"I've never seen anyone oppose the dining room . . . or complain about people lining up in front," said Franciscan Brother Efrain Sosa, the manager. ''It's probably because we've helped a lot of people, and people from the neighborhood itself come here and eat."
More about why it works in a moment. But what a group of merchants and homeless advocates from Philadelphia want to know is this: Does the Emmanuel Dining Room's success travel? They fervently hope so, because they're using the Wilmington facility as a model for a similar kind of "dining room" in or around Center City. So far, though, it's turning out to be a tough act to follow.
The local group known as the I Do Care Foundation is up against it in two ways: It can't find a site, and it's having trouble raising money. As The Inquirer's Doreen Carvajal reported yesterday the I Do Care folks thought they had a property on South Street, just off South Broad, that would be improved by a soup kitchen. But the landlord backed out.
The cafeteria would be funded, in part, by selling meal tokens to the general public. People would be encouraged to give panhandlers the tokens, rather than the spare change that often winds up being spent on liquor and drugs. The idea is to discourage panhandling by taking out the profit motive, as well as to provide the city with its first seven-day-a-week meals facility for the needy.
Now, there's no guarantee that the I Do Care dining room wouldn't become a hangout, but the nearly decade-long experience of the Emmanuel Dining Room shows that such a facility can coexist peacefully and, indeed, become an asset.
For one thing, the Wilmington dining room is housed in a former firehouse that was slated for demolition. Hard by an elevated stretch of Interstate 95 that separates a working-class part of Wilmington from the downtown commercial center with its glass-and-steel high-rises, the soup kitchen sits within a block of a parochial elementary school, a shopping center and an area where brick rowhouses are under renovation - all without apparent ill-effect.
Each day, the dining room serves about 300 people for lunch and more than 150 for breakfast.
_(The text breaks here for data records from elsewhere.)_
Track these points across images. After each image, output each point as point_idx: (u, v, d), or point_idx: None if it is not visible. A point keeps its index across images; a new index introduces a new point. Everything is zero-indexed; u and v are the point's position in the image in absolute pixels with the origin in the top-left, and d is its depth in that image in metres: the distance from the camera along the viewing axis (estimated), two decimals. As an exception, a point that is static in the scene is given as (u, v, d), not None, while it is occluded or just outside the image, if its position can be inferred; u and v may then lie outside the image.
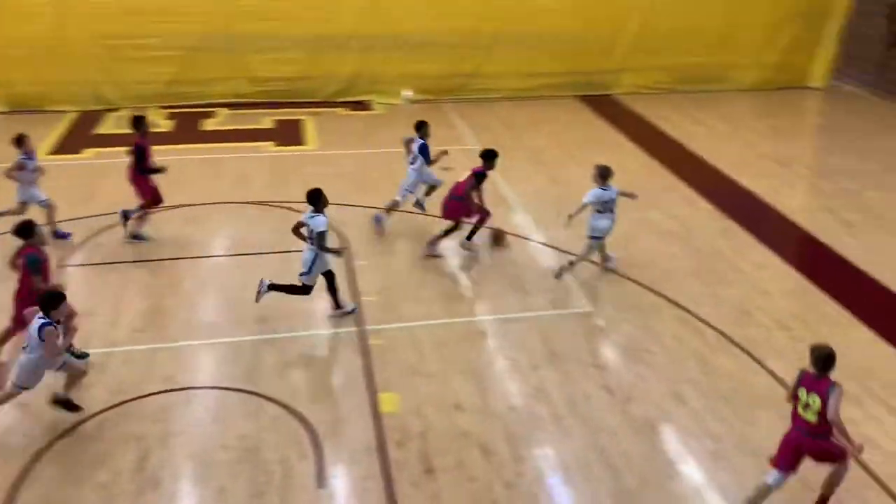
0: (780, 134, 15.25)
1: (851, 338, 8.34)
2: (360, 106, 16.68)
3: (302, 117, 15.79)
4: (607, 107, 16.66)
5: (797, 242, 10.84)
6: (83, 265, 9.62)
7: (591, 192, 9.08)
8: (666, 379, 7.65)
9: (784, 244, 10.60)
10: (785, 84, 17.96)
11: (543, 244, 10.48)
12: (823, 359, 5.60)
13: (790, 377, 7.49)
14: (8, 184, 9.94)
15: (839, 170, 13.19)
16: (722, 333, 8.41)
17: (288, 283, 8.39)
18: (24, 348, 6.40)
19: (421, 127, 10.53)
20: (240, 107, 16.21)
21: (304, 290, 8.20)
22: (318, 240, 7.91)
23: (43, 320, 6.24)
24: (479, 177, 9.73)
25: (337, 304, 8.39)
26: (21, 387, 6.45)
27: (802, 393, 5.62)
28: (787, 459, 5.71)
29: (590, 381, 7.59)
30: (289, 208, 11.07)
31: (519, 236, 10.66)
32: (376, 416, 7.00)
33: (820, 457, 5.73)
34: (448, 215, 9.82)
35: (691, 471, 6.49)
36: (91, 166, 12.87)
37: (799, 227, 11.07)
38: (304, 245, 8.15)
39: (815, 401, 5.54)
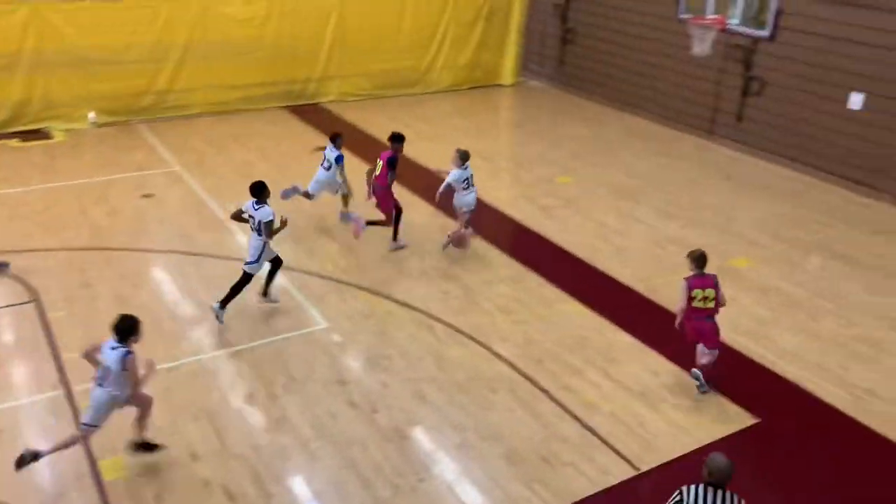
0: (481, 130, 16.67)
1: (564, 312, 9.41)
2: (37, 135, 15.01)
3: (-43, 153, 13.80)
4: (316, 115, 16.87)
5: (509, 231, 11.94)
6: None
7: (453, 174, 10.22)
8: (407, 381, 7.99)
9: (498, 234, 11.61)
10: (479, 83, 19.66)
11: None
12: (699, 257, 7.58)
13: (516, 358, 8.31)
14: None
15: (534, 159, 14.77)
16: (450, 326, 8.99)
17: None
18: (98, 384, 6.25)
19: (336, 138, 11.25)
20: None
21: (247, 279, 8.73)
22: (267, 229, 8.54)
23: (123, 349, 6.16)
24: (392, 161, 10.46)
25: (266, 292, 9.08)
26: (92, 426, 6.28)
27: (697, 293, 7.55)
28: (699, 338, 7.78)
29: (334, 399, 7.66)
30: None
31: (238, 259, 10.40)
32: (100, 487, 6.39)
33: (711, 334, 7.72)
34: (383, 207, 10.61)
35: (441, 467, 6.88)
36: None
37: (508, 217, 12.20)
38: (251, 234, 8.70)
39: (710, 292, 7.55)
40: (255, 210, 8.61)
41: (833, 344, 8.94)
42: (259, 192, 8.62)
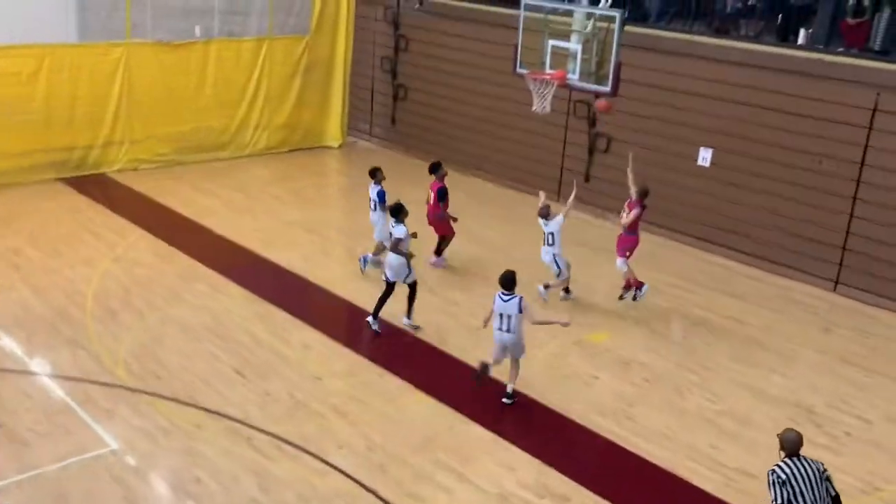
0: (306, 199, 16.59)
1: (409, 407, 9.34)
2: None
3: None
4: (101, 188, 16.13)
5: (340, 314, 11.78)
6: None
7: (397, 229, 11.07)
8: (222, 509, 7.54)
9: (327, 319, 11.43)
10: (301, 145, 19.67)
11: (38, 373, 9.62)
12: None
13: (356, 467, 8.09)
14: None
15: (368, 230, 14.81)
16: (274, 435, 8.65)
17: None
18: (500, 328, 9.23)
19: (375, 173, 13.05)
20: None
21: (391, 287, 11.06)
22: (394, 245, 10.91)
23: (516, 297, 9.19)
24: (441, 193, 12.85)
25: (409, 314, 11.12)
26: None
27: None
28: None
29: (126, 540, 7.07)
30: None
31: (2, 370, 9.58)
32: None
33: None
34: (440, 231, 13.20)
35: None
36: None
37: (340, 298, 12.07)
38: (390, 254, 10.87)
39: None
40: (393, 228, 11.02)
41: (701, 420, 9.41)
42: (397, 212, 11.07)
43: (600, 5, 11.44)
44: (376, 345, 10.81)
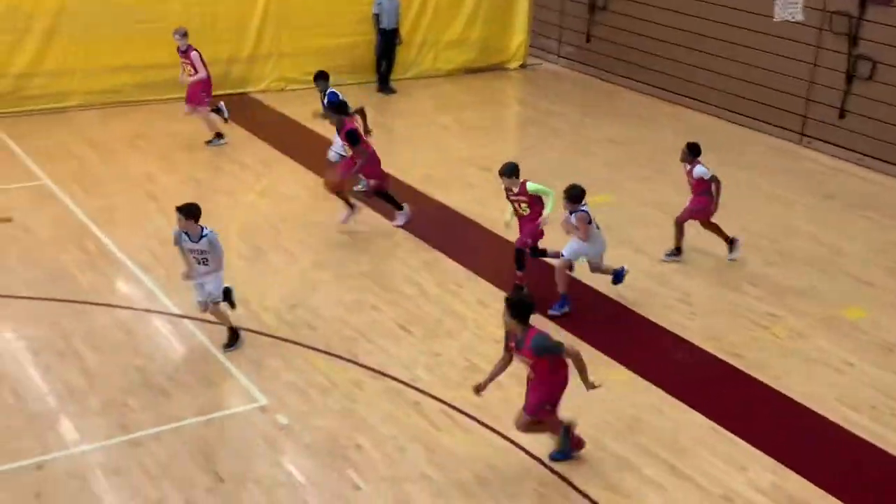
0: (478, 130, 16.70)
1: (608, 382, 9.23)
2: None
3: None
4: (243, 110, 16.82)
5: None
6: None
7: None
8: (385, 482, 7.79)
9: (505, 273, 11.49)
10: (475, 66, 19.74)
11: (180, 316, 10.17)
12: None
13: (543, 447, 8.14)
14: None
15: (554, 169, 14.73)
16: (446, 403, 8.82)
17: None
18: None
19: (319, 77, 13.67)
20: None
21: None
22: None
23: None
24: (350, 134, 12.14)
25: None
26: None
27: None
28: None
29: (280, 506, 7.45)
30: None
31: (140, 309, 10.27)
32: None
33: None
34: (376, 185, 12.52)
35: None
36: None
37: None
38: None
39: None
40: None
41: None
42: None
43: None
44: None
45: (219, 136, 15.13)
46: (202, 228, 9.34)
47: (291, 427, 8.45)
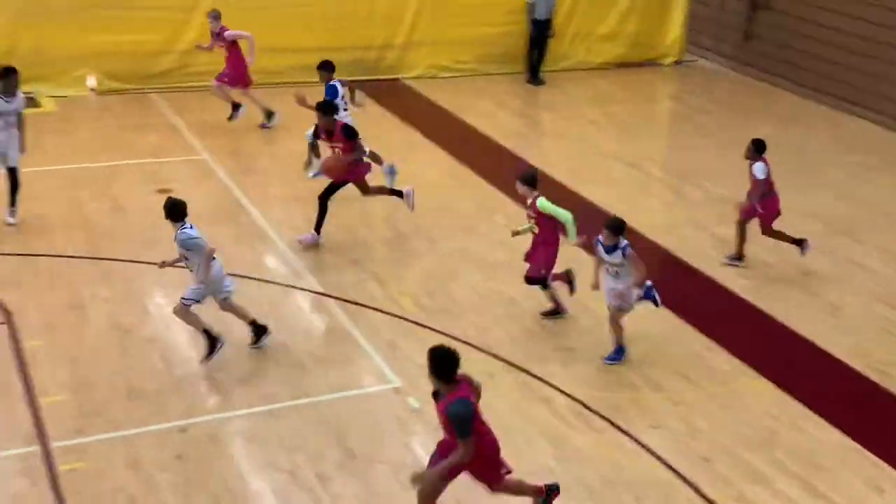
0: (626, 125, 16.53)
1: (745, 392, 9.12)
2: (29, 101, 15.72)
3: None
4: (395, 95, 17.12)
5: (664, 270, 11.67)
6: None
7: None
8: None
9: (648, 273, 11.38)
10: (627, 60, 19.53)
11: (322, 294, 10.44)
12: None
13: (673, 453, 8.06)
14: None
15: (704, 170, 14.49)
16: (577, 400, 8.81)
17: None
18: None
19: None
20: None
21: None
22: None
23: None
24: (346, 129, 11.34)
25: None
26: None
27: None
28: None
29: (406, 488, 7.57)
30: None
31: (285, 285, 10.59)
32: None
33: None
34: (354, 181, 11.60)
35: None
36: None
37: (662, 249, 11.96)
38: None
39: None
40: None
41: None
42: None
43: None
44: (703, 308, 10.62)
45: (236, 107, 15.00)
46: (182, 224, 8.79)
47: (422, 411, 8.58)
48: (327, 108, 11.35)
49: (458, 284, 10.84)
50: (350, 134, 11.25)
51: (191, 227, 8.79)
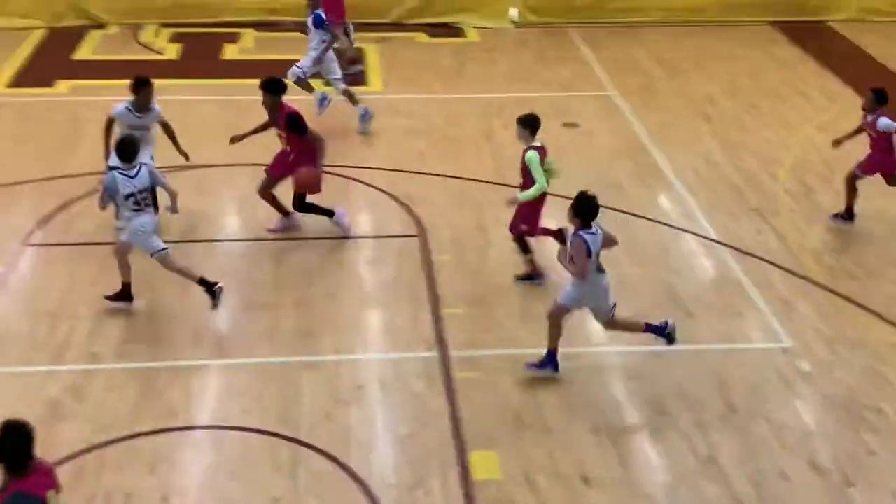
0: None
1: None
2: (447, 30, 16.82)
3: (363, 45, 16.05)
4: (819, 40, 16.27)
5: None
6: (51, 245, 10.01)
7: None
8: (903, 455, 7.42)
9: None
10: None
11: (715, 241, 10.34)
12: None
13: None
14: None
15: None
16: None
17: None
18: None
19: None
20: (273, 27, 16.59)
21: None
22: None
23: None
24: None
25: None
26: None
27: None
28: None
29: (789, 452, 7.43)
30: (344, 175, 11.26)
31: (677, 228, 10.59)
32: (466, 483, 7.05)
33: None
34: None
35: None
36: (66, 104, 13.39)
37: None
38: None
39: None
40: None
41: None
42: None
43: None
44: None
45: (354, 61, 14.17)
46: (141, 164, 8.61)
47: (811, 374, 8.32)
48: (267, 84, 9.76)
49: (871, 248, 10.21)
50: (296, 127, 9.73)
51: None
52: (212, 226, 10.55)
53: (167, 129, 10.07)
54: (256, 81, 10.08)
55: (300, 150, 9.75)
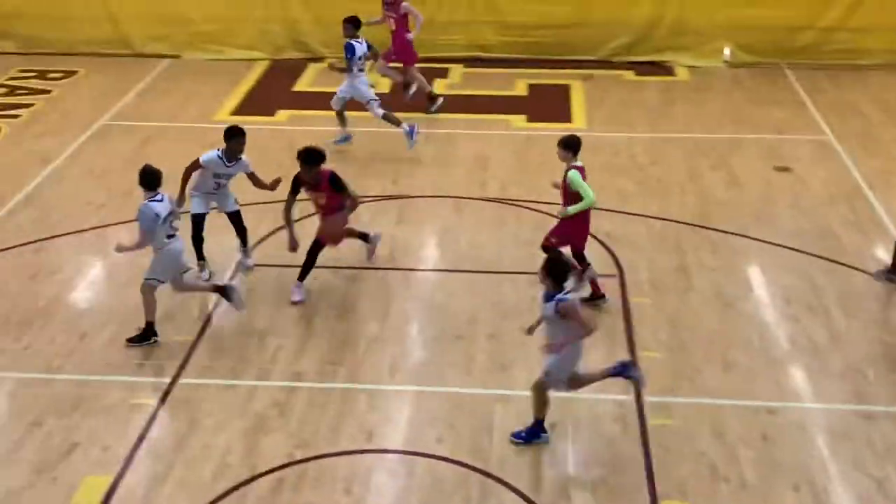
0: None
1: None
2: (657, 68, 16.68)
3: (568, 82, 16.10)
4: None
5: None
6: (263, 266, 10.48)
7: None
8: None
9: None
10: None
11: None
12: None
13: None
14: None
15: None
16: None
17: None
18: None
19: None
20: (481, 63, 16.88)
21: None
22: None
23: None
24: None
25: None
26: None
27: None
28: None
29: None
30: (542, 211, 11.30)
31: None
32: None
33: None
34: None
35: None
36: (284, 133, 14.03)
37: None
38: None
39: None
40: None
41: None
42: None
43: None
44: None
45: (432, 99, 14.48)
46: (155, 194, 8.76)
47: None
48: (309, 156, 9.52)
49: None
50: (339, 185, 9.63)
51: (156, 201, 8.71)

Managing that kind of traffic requires understanding and firmness, according to the Emmanuel staff. "We don't encourage people to loiter," explained Brother Robert J. Artman, director of the meals program. ''We tell people to eat and move away, and people are pretty good about it."
There's a finer touch to getting cooperation from this clientele, though. It has to do with the way the two Franciscans stand in their long brown cassocks and rope belts and greet many of the diners by name. And with the fact that a half-dozen or so women with young children, as well as some older men, feel comfortable enough to join a mostly younger, male crowd each day. And it has to do with the volunteers from local churches who serve the meals as a way to fulfill their commitment to the poor.
"There is a sense of family here," Brother Efrain said. "Many of the people know each other. . . . A baby's born, they bring it to the dining room." Waiting in line just outside, Delores Duker, 34, an unemployed city resident, concurred. "People treat you pretty cool here," she said.
The I Do Care campaign hopes to borrow some of the techniques, and to develop the same commitment to caring for people that seems to have made the Emmanuel Dining Room work so well. They've gone so far as to line up a nun who's a former manager at the Wilmington facility to run their cafeteria.
What the I Do Care folks desperately need now is a landlord and, by implication, a neighborhood in or near Center City willing to give them a chance.